> _Exercise material_

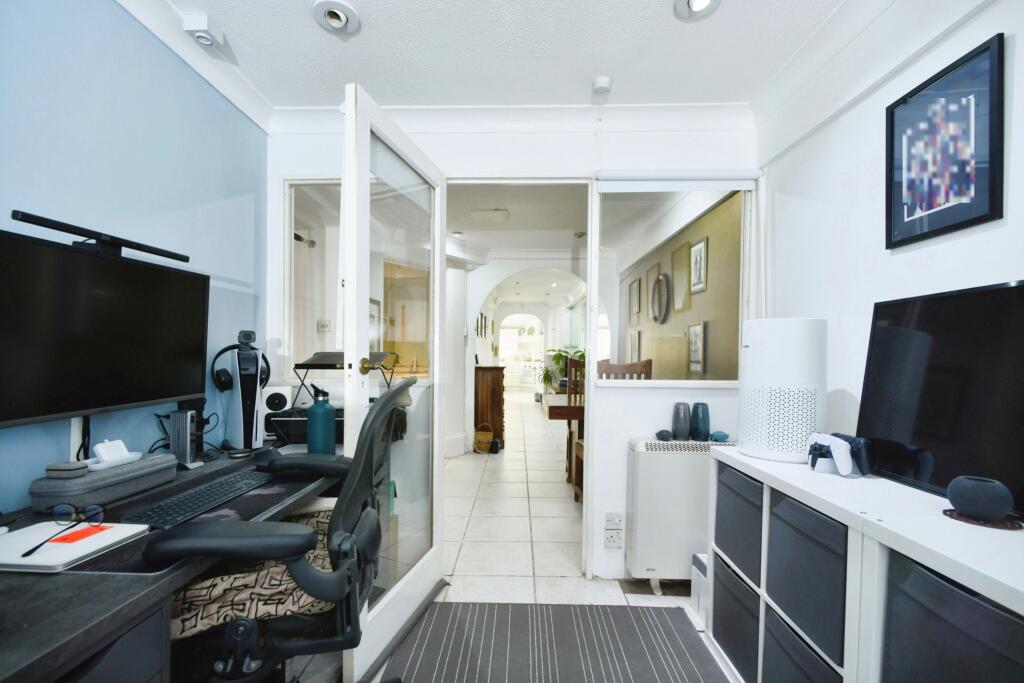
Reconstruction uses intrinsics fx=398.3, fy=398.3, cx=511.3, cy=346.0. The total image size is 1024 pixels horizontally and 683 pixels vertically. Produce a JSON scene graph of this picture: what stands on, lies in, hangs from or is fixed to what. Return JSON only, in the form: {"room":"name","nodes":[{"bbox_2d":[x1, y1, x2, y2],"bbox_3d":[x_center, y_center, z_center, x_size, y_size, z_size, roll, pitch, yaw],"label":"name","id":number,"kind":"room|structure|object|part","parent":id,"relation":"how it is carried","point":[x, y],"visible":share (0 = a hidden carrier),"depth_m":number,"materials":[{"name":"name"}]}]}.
{"room":"office","nodes":[
{"label":"office","id":0,"kind":"room"},
{"bbox_2d":[0,0,269,516],"bbox_3d":[-1.423,-0.053,0.248,0.124,2.474,3.934,1,0,1],"label":"left wall","id":1,"kind":"structure","parent":0,"point":[129,20],"depth_m":1.36,"materials":[{"name":"blue paint"}]},
{"bbox_2d":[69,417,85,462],"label":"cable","id":2,"kind":"object","parent":1,"relation":"attached to","point":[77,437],"visible":0.48,"depth_m":1.23,"materials":[{"name":"white plastic"}]},
{"bbox_2d":[0,226,208,428],"bbox_3d":[-1.225,-0.034,1.174,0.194,0.514,0.705,1,0,1],"label":"monitor","id":3,"kind":"object","parent":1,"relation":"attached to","point":[171,395],"visible":0.99,"depth_m":1.14,"materials":[{"name":"black plastic"}]},
{"bbox_2d":[10,210,189,261],"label":"monitor light bar","id":4,"kind":"object","parent":3,"relation":"on","point":[37,224],"visible":0.98,"depth_m":1.15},
{"bbox_2d":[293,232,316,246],"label":"security camera","id":5,"kind":"object","parent":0,"point":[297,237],"visible":0.74,"depth_m":3.02,"materials":[{"name":"black"}]},
{"bbox_2d":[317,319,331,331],"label":"light switch","id":6,"kind":"object","parent":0,"point":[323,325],"visible":0.98,"depth_m":3.30,"materials":[{"name":"white plastic"}]},
{"bbox_2d":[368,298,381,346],"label":"framed picture","id":7,"kind":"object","parent":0,"point":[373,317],"visible":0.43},
{"bbox_2d":[138,0,851,110],"bbox_3d":[0.049,-1.261,0.461,3.092,0.104,3.687,1,0,1],"label":"ceiling","id":8,"kind":"structure","parent":0,"point":[590,68],"depth_m":1.63,"materials":[{"name":"white paint"}]},
{"bbox_2d":[183,12,224,49],"bbox_3d":[-1.184,-1.209,1.539,0.088,0.071,0.116,1,0,1],"label":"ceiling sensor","id":9,"kind":"object","parent":8,"relation":"attached to","point":[205,24],"visible":0.99,"depth_m":1.51,"materials":[{"name":"white plastic"}]},
{"bbox_2d":[312,0,360,35],"bbox_3d":[-0.658,-1.237,1.494,0.164,0.056,0.163,1,0,1],"label":"ceiling light","id":10,"kind":"object","parent":8,"relation":"in","point":[341,16],"visible":0.99,"depth_m":1.49,"materials":[{"name":"white"}]},
{"bbox_2d":[591,76,611,97],"bbox_3d":[0.420,-1.208,1.867,0.085,0.040,0.093,1,0,1],"label":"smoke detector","id":11,"kind":"object","parent":8,"relation":"attached to","point":[604,82],"visible":0.99,"depth_m":1.84,"materials":[{"name":"white plastic"}]},
{"bbox_2d":[673,0,721,20],"bbox_3d":[0.660,-1.222,1.395,0.161,0.059,0.161,1,0,1],"label":"ceiling light","id":12,"kind":"object","parent":8,"relation":"in","point":[700,0],"visible":0.98,"depth_m":1.43,"materials":[{"name":"white"}]},
{"bbox_2d":[270,393,735,682],"bbox_3d":[0.152,1.257,5.108,4.760,0.102,12.158,1,0,1],"label":"floor","id":13,"kind":"structure","parent":0,"point":[564,498],"depth_m":2.51,"materials":[{"name":"white tile"}]},
{"bbox_2d":[0,441,344,682],"bbox_3d":[-0.969,0.797,1.123,0.703,0.728,1.695,1,0,1],"label":"desk","id":14,"kind":"object","parent":13,"relation":"on","point":[63,652],"visible":0.55,"depth_m":0.74,"materials":[{"name":"black wood"}]},
{"bbox_2d":[30,453,175,513],"bbox_3d":[-1.152,0.379,1.151,0.167,0.085,0.303,1,0,1],"label":"gray box","id":15,"kind":"object","parent":14,"relation":"on","point":[95,478],"visible":0.81,"depth_m":1.06,"materials":[{"name":"grey fabric"}]},
{"bbox_2d":[45,460,89,476],"bbox_3d":[-1.184,0.326,1.065,0.085,0.028,0.054,1,0,1],"label":"case","id":16,"kind":"object","parent":15,"relation":"on","point":[69,466],"visible":0.99,"depth_m":1.04,"materials":[{"name":"grey fabric"}]},
{"bbox_2d":[84,438,142,470],"bbox_3d":[-1.159,0.311,1.160,0.083,0.064,0.143,1,0,1],"label":"white device","id":17,"kind":"object","parent":15,"relation":"on","point":[101,445],"visible":0.98,"depth_m":1.14,"materials":[{"name":"white plastic"}]},
{"bbox_2d":[168,408,197,466],"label":"docking station","id":18,"kind":"object","parent":14,"relation":"on","point":[179,451],"visible":0.96,"depth_m":1.42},
{"bbox_2d":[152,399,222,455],"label":"cable","id":19,"kind":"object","parent":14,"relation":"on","point":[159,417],"visible":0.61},
{"bbox_2d":[56,462,333,578],"bbox_3d":[-0.816,0.436,1.104,0.442,0.006,0.727,1,0,1],"label":"desk mat","id":20,"kind":"object","parent":14,"relation":"on","point":[139,568],"visible":0.32,"depth_m":1.00,"materials":[{"name":"black"}]},
{"bbox_2d":[0,521,149,572],"bbox_3d":[-0.982,0.422,0.853,0.276,0.017,0.206,1,0,1],"label":"notebook","id":21,"kind":"object","parent":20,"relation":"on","point":[39,556],"visible":0.82,"depth_m":0.83,"materials":[{"name":"white paper"}]},
{"bbox_2d":[21,501,104,558],"bbox_3d":[-0.970,0.385,0.837,0.130,0.055,0.144,1,0,1],"label":"eyeglasses","id":22,"kind":"object","parent":21,"relation":"on","point":[93,508],"visible":0.98,"depth_m":0.89,"materials":[{"name":"plastic"}]},
{"bbox_2d":[50,524,109,544],"bbox_3d":[-0.932,0.404,0.865,0.064,0.003,0.076,1,0,1],"label":"orange card","id":23,"kind":"object","parent":21,"relation":"on","point":[77,532],"visible":0.98,"depth_m":0.86,"materials":[{"name":"orange paper"}]},
{"bbox_2d":[122,467,279,527],"bbox_3d":[-0.843,0.419,1.141,0.157,0.027,0.442,1,0,1],"label":"keyboard","id":24,"kind":"object","parent":20,"relation":"on","point":[223,490],"visible":0.92,"depth_m":1.06,"materials":[{"name":"black plastic"}]},
{"bbox_2d":[225,330,265,450],"bbox_3d":[-1.108,0.186,1.669,0.144,0.480,0.183,0,0,-30],"label":"game console","id":25,"kind":"object","parent":14,"relation":"on","point":[261,437],"visible":0.96,"depth_m":1.62,"materials":[{"name":"white plastic"}]},
{"bbox_2d":[210,341,269,392],"bbox_3d":[-1.171,0.089,1.744,0.199,0.185,0.191,1,0,1],"label":"headphones","id":26,"kind":"object","parent":25,"relation":"on","point":[225,387],"visible":0.87,"depth_m":1.71,"materials":[{"name":"black plastic"}]},
{"bbox_2d":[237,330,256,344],"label":"webcam","id":27,"kind":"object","parent":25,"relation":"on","point":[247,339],"visible":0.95,"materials":[{"name":"black plastic"}]},
{"bbox_2d":[262,385,292,414],"bbox_3d":[-1.127,0.261,1.913,0.123,0.140,0.116,1,0,1],"label":"speaker","id":28,"kind":"object","parent":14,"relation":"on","point":[277,407],"visible":0.82,"depth_m":1.88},
{"bbox_2d":[267,407,343,444],"bbox_3d":[-0.842,0.365,1.822,0.408,0.122,0.311,1,0,1],"label":"printer","id":29,"kind":"object","parent":14,"relation":"on","point":[285,421],"visible":0.47,"depth_m":1.71,"materials":[{"name":"black plastic"}]},
{"bbox_2d":[306,383,335,455],"bbox_3d":[-0.745,0.293,1.563,0.098,0.293,0.097,1,0,1],"label":"water bottle","id":30,"kind":"object","parent":14,"relation":"on","point":[321,407],"visible":0.99,"depth_m":1.53,"materials":[{"name":"metal"}]},
{"bbox_2d":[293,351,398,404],"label":"laptop stand","id":31,"kind":"object","parent":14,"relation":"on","point":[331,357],"visible":0.66,"depth_m":1.83,"materials":[{"name":"black metal"}]},
{"bbox_2d":[146,379,409,682],"bbox_3d":[-0.590,0.632,1.109,0.708,1.073,0.692,1,0,1],"label":"office chair","id":32,"kind":"object","parent":13,"relation":"on","point":[389,399],"visible":0.89,"depth_m":0.93,"materials":[{"name":"black"}]},
{"bbox_2d":[166,504,339,638],"bbox_3d":[-0.671,0.624,1.150,0.486,0.205,0.437,1,0,-14],"label":"seat cushion","id":33,"kind":"object","parent":32,"relation":"on","point":[215,618],"visible":0.36,"depth_m":0.98,"materials":[{"name":"beige fabric"}]},
{"bbox_2d":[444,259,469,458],"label":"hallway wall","id":34,"kind":"structure","parent":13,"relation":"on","point":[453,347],"depth_m":4.38,"materials":[{"name":"white paint"}]},
{"bbox_2d":[473,423,492,453],"bbox_3d":[-0.336,1.076,4.712,0.229,0.319,0.235,1,0,1],"label":"wicker basket","id":35,"kind":"object","parent":13,"relation":"on","point":[487,435],"visible":0.96,"depth_m":4.64,"materials":[{"name":"wicker"}]},
{"bbox_2d":[473,365,505,451],"bbox_3d":[-0.267,0.750,5.130,0.349,0.995,0.787,1,0,1],"label":"wooden cabinet","id":36,"kind":"object","parent":13,"relation":"on","point":[485,385],"visible":0.92,"depth_m":4.77,"materials":[{"name":"brown wood"}]},
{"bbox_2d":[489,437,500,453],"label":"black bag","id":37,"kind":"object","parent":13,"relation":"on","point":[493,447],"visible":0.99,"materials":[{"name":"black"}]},
{"bbox_2d":[376,599,724,682],"bbox_3d":[0.170,1.223,1.122,1.315,0.012,1.685,1,0,1],"label":"rug","id":38,"kind":"object","parent":13,"relation":"on","point":[666,610],"visible":1,"depth_m":1.62,"materials":[{"name":"grey carpet"}]},
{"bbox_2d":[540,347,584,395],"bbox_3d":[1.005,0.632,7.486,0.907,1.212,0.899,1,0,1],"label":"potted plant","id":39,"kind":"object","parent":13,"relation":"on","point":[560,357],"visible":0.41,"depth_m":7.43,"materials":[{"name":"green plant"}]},
{"bbox_2d":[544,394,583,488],"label":"dining table","id":40,"kind":"object","parent":13,"relation":"on","point":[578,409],"visible":0.34,"depth_m":3.32,"materials":[{"name":"brown wood"}]},
{"bbox_2d":[565,357,584,500],"bbox_3d":[0.724,0.676,3.164,0.441,1.144,0.468,1,0,-9],"label":"wooden chair","id":41,"kind":"object","parent":13,"relation":"on","point":[580,445],"visible":0.32,"depth_m":3.26,"materials":[{"name":"brown wood"}]},
{"bbox_2d":[597,358,653,379],"bbox_3d":[0.920,0.661,3.238,0.490,1.113,0.508,1,0,1],"label":"wooden chair","id":42,"kind":"object","parent":13,"relation":"on","point":[628,365],"visible":0.23,"depth_m":3.34,"materials":[{"name":"brown wood"}]},
{"bbox_2d":[691,552,707,620],"bbox_3d":[0.979,1.114,1.816,0.254,0.258,0.169,1,0,1],"label":"white box","id":43,"kind":"object","parent":13,"relation":"on","point":[704,560],"visible":0.24,"depth_m":1.83,"materials":[{"name":"white plastic"}]},
{"bbox_2d":[707,445,1023,682],"bbox_3d":[1.038,0.816,0.935,0.469,0.792,1.550,1,0,1],"label":"cube shelf","id":44,"kind":"object","parent":13,"relation":"on","point":[992,594],"visible":0.67,"depth_m":1.01,"materials":[{"name":"white laminate"}]},
{"bbox_2d":[713,552,760,680],"bbox_3d":[1.008,1.022,1.493,0.407,0.308,0.319,1,0,1],"label":"storage bin","id":45,"kind":"object","parent":44,"relation":"in","point":[746,624],"visible":0.3,"depth_m":1.47,"materials":[{"name":"grey fabric"}]},
{"bbox_2d":[713,464,762,585],"bbox_3d":[1.019,0.664,1.505,0.392,0.305,0.314,1,0,1],"label":"storage bin","id":46,"kind":"object","parent":44,"relation":"in","point":[742,562],"visible":0.33,"depth_m":1.48,"materials":[{"name":"grey fabric"}]},
{"bbox_2d":[738,317,827,462],"bbox_3d":[1.025,0.152,1.517,0.279,0.499,0.287,1,0,1],"label":"air purifier","id":47,"kind":"object","parent":44,"relation":"on","point":[756,351],"visible":0.96,"depth_m":1.41,"materials":[{"name":"white plastic"}]},
{"bbox_2d":[761,607,842,682],"bbox_3d":[1.029,1.010,1.172,0.412,0.279,0.330,1,0,1],"label":"storage bin","id":48,"kind":"object","parent":44,"relation":"in","point":[800,652],"visible":0.43,"depth_m":1.20,"materials":[{"name":"grey fabric"}]},
{"bbox_2d":[763,493,847,667],"bbox_3d":[1.016,0.646,1.145,0.393,0.306,0.314,1,0,1],"label":"storage bin","id":49,"kind":"object","parent":44,"relation":"in","point":[788,504],"visible":0.39,"depth_m":1.12,"materials":[{"name":"grey fabric"}]},
{"bbox_2d":[806,432,871,476],"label":"game controller","id":50,"kind":"object","parent":44,"relation":"on","point":[824,437],"visible":0.99,"depth_m":1.24,"materials":[{"name":"white plastic"}]},
{"bbox_2d":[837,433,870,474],"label":"game controller","id":51,"kind":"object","parent":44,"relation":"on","point":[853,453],"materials":[{"name":"plastic"}]},
{"bbox_2d":[857,278,1023,519],"bbox_3d":[1.191,0.125,0.936,0.189,0.548,0.804,1,0,1],"label":"television","id":52,"kind":"object","parent":44,"relation":"on","point":[886,331],"visible":0.96,"depth_m":1.06,"materials":[{"name":"black glass"}]},
{"bbox_2d":[881,552,1023,682],"bbox_3d":[1.004,0.671,0.731,0.381,0.390,0.321,1,0,1],"label":"storage bin","id":53,"kind":"object","parent":44,"relation":"in","point":[926,576],"visible":0.83,"depth_m":0.78,"materials":[{"name":"grey fabric"}]},
{"bbox_2d":[942,507,1021,529],"bbox_3d":[1.108,0.405,0.941,0.133,0.007,0.135,1,0,1],"label":"coaster","id":54,"kind":"object","parent":44,"relation":"on","point":[1002,526],"visible":0.59,"depth_m":0.92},
{"bbox_2d":[947,475,1013,520],"bbox_3d":[1.093,0.354,0.934,0.105,0.084,0.105,1,0,1],"label":"smart speaker","id":55,"kind":"object","parent":54,"relation":"on","point":[960,504],"visible":0.99,"depth_m":0.91,"materials":[{"name":"fabric"}]},
{"bbox_2d":[264,106,758,595],"bbox_3d":[0.012,-0.005,2.149,2.766,2.461,0.139,1,0,1],"label":"back wall","id":56,"kind":"structure","parent":0,"point":[634,142],"depth_m":2.08,"materials":[{"name":"white paint"}]},
{"bbox_2d":[281,180,341,379],"bbox_3d":[-0.921,-0.363,2.184,0.650,1.082,0.085,1,0,1],"label":"left window","id":57,"kind":"structure","parent":56,"relation":"in","point":[305,198],"depth_m":2.17,"materials":[{"name":"glass"}]},
{"bbox_2d":[340,83,444,682],"bbox_3d":[-0.467,0.134,1.746,0.180,2.136,0.767,1,0,14],"label":"glass door","id":58,"kind":"structure","parent":56,"relation":"in","point":[365,339],"depth_m":1.61,"materials":[{"name":"white glass"}]},
{"bbox_3d":[-0.500,0.071,1.534,0.116,0.070,0.117,1,0,14],"label":"brass doorknob","id":59,"kind":"part","parent":58,"relation":"part of","materials":[{"name":"gold metal"}]},
{"bbox_2d":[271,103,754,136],"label":"crown molding","id":60,"kind":"structure","parent":56,"relation":"attached to","point":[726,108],"depth_m":2.03,"materials":[{"name":"white paint"}]},
{"bbox_2d":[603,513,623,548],"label":"wall socket","id":61,"kind":"object","parent":56,"relation":"attached to","point":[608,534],"visible":0.99,"depth_m":2.06,"materials":[{"name":"white plastic"}]},
{"bbox_2d":[589,173,756,386],"bbox_3d":[0.850,-0.333,2.099,0.808,1.083,0.079,1,0,1],"label":"interior window","id":62,"kind":"structure","parent":56,"relation":"in","point":[742,202],"depth_m":2.09,"materials":[{"name":"glass"}]},
{"bbox_2d":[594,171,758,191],"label":"roller blind","id":63,"kind":"object","parent":56,"relation":"attached to","point":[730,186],"visible":0.98,"depth_m":1.99,"materials":[{"name":"white plastic"}]},
{"bbox_2d":[625,434,736,588],"bbox_3d":[0.962,0.844,2.040,0.729,0.751,0.190,1,0,1],"label":"storage heater","id":64,"kind":"object","parent":56,"relation":"attached to","point":[656,498],"visible":0.72,"depth_m":1.96,"materials":[{"name":"white metal"}]},
{"bbox_2d":[655,429,673,440],"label":"turtle figurine","id":65,"kind":"object","parent":64,"relation":"on","point":[666,433],"visible":0.98,"depth_m":1.96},
{"bbox_2d":[671,402,691,441],"bbox_3d":[0.852,0.379,2.005,0.089,0.182,0.089,1,0,1],"label":"vase","id":66,"kind":"object","parent":64,"relation":"on","point":[684,433],"visible":0.99,"depth_m":1.97,"materials":[{"name":"grey"}]},
{"bbox_2d":[689,402,710,441],"bbox_3d":[0.941,0.378,1.991,0.092,0.177,0.092,1,0,1],"label":"blue vase","id":67,"kind":"object","parent":64,"relation":"on","point":[704,427],"visible":1,"depth_m":1.96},
{"bbox_2d":[709,430,729,441],"bbox_3d":[1.025,0.445,1.978,0.093,0.039,0.073,1,0,-9],"label":"small blue object","id":68,"kind":"object","parent":64,"relation":"on","point":[724,435],"visible":0.99,"depth_m":1.95,"materials":[{"name":"blue"}]},
{"bbox_2d":[447,183,594,299],"bbox_3d":[0.023,-1.248,6.483,3.326,0.118,8.266,1,0,1],"label":"hallway ceiling","id":69,"kind":"structure","parent":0,"point":[554,245],"depth_m":3.82,"materials":[{"name":"white paint"}]},
{"bbox_2d":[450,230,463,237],"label":"ceiling light","id":70,"kind":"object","parent":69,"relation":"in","point":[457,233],"visible":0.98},
{"bbox_2d":[469,208,508,222],"bbox_3d":[-0.207,-1.189,3.633,0.335,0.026,0.290,1,0,1],"label":"ceiling vent","id":71,"kind":"object","parent":69,"relation":"attached to","point":[481,214],"visible":0.99,"depth_m":3.59,"materials":[{"name":"white"}]},
{"bbox_2d":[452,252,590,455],"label":"arch wall","id":72,"kind":"structure","parent":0,"point":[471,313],"depth_m":4.92,"materials":[{"name":"white paint"}]},
{"bbox_2d":[754,1,1023,481],"bbox_3d":[1.317,-0.021,0.282,0.133,2.477,3.661,1,0,1],"label":"right wall","id":73,"kind":"structure","parent":0,"point":[906,253],"depth_m":1.45,"materials":[{"name":"white paint"}]},
{"bbox_2d":[885,32,1004,249],"bbox_3d":[1.298,-0.577,1.213,0.020,0.496,0.336,1,0,1],"label":"framed picture","id":74,"kind":"object","parent":73,"relation":"attached to","point":[892,114],"visible":0.99,"depth_m":1.18},
{"label":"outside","id":75,"kind":"structure","parent":0,"visible":0},
{"bbox_2d":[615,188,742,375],"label":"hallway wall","id":76,"kind":"structure","parent":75,"point":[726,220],"depth_m":3.42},
{"bbox_2d":[628,329,640,361],"bbox_3d":[1.519,0.028,4.956,0.028,0.453,0.457,1,0,1],"label":"framed picture","id":77,"kind":"object","parent":76,"relation":"attached to","point":[634,337],"visible":0.9,"depth_m":4.91},
{"bbox_2d":[629,276,640,319],"bbox_3d":[1.563,-0.592,5.053,0.024,0.502,0.320,1,0,1],"label":"framed picture","id":78,"kind":"object","parent":76,"relation":"attached to","point":[636,291],"visible":0.97,"depth_m":5.02},
{"bbox_2d":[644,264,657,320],"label":"picture frame","id":79,"kind":"object","parent":76,"relation":"attached to","point":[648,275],"visible":0.82,"depth_m":4.55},
{"bbox_2d":[651,271,670,323],"bbox_3d":[1.589,-0.512,4.277,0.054,0.528,0.429,1,0,1],"label":"round mirror","id":80,"kind":"object","parent":76,"relation":"attached to","point":[658,281],"visible":0.98,"depth_m":4.26,"materials":[{"name":"mirror"}]},
{"bbox_2d":[671,240,691,312],"bbox_3d":[1.547,-0.617,3.651,0.026,0.596,0.369,1,0,1],"label":"picture frame","id":81,"kind":"object","parent":76,"relation":"attached to","point":[686,245],"visible":0.97,"depth_m":3.62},
{"bbox_2d":[688,321,705,374],"bbox_3d":[1.557,0.018,3.357,0.025,0.439,0.270,1,0,1],"label":"framed picture","id":82,"kind":"object","parent":76,"relation":"attached to","point":[696,341],"visible":0.97,"depth_m":3.34},
{"bbox_2d":[689,236,707,293],"bbox_3d":[1.582,-0.672,3.392,0.022,0.449,0.270,1,0,1],"label":"framed picture","id":83,"kind":"object","parent":76,"relation":"attached to","point":[698,249],"visible":0.98,"depth_m":3.37}
]}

> _To do_
Check each line of the entries, and copy the ones that contain "cable".

> _Response for this exercise_
{"bbox_2d":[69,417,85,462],"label":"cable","id":2,"kind":"object","parent":1,"relation":"attached to","point":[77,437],"visible":0.48,"depth_m":1.23,"materials":[{"name":"white plastic"}]},
{"bbox_2d":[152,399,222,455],"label":"cable","id":19,"kind":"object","parent":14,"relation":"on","point":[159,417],"visible":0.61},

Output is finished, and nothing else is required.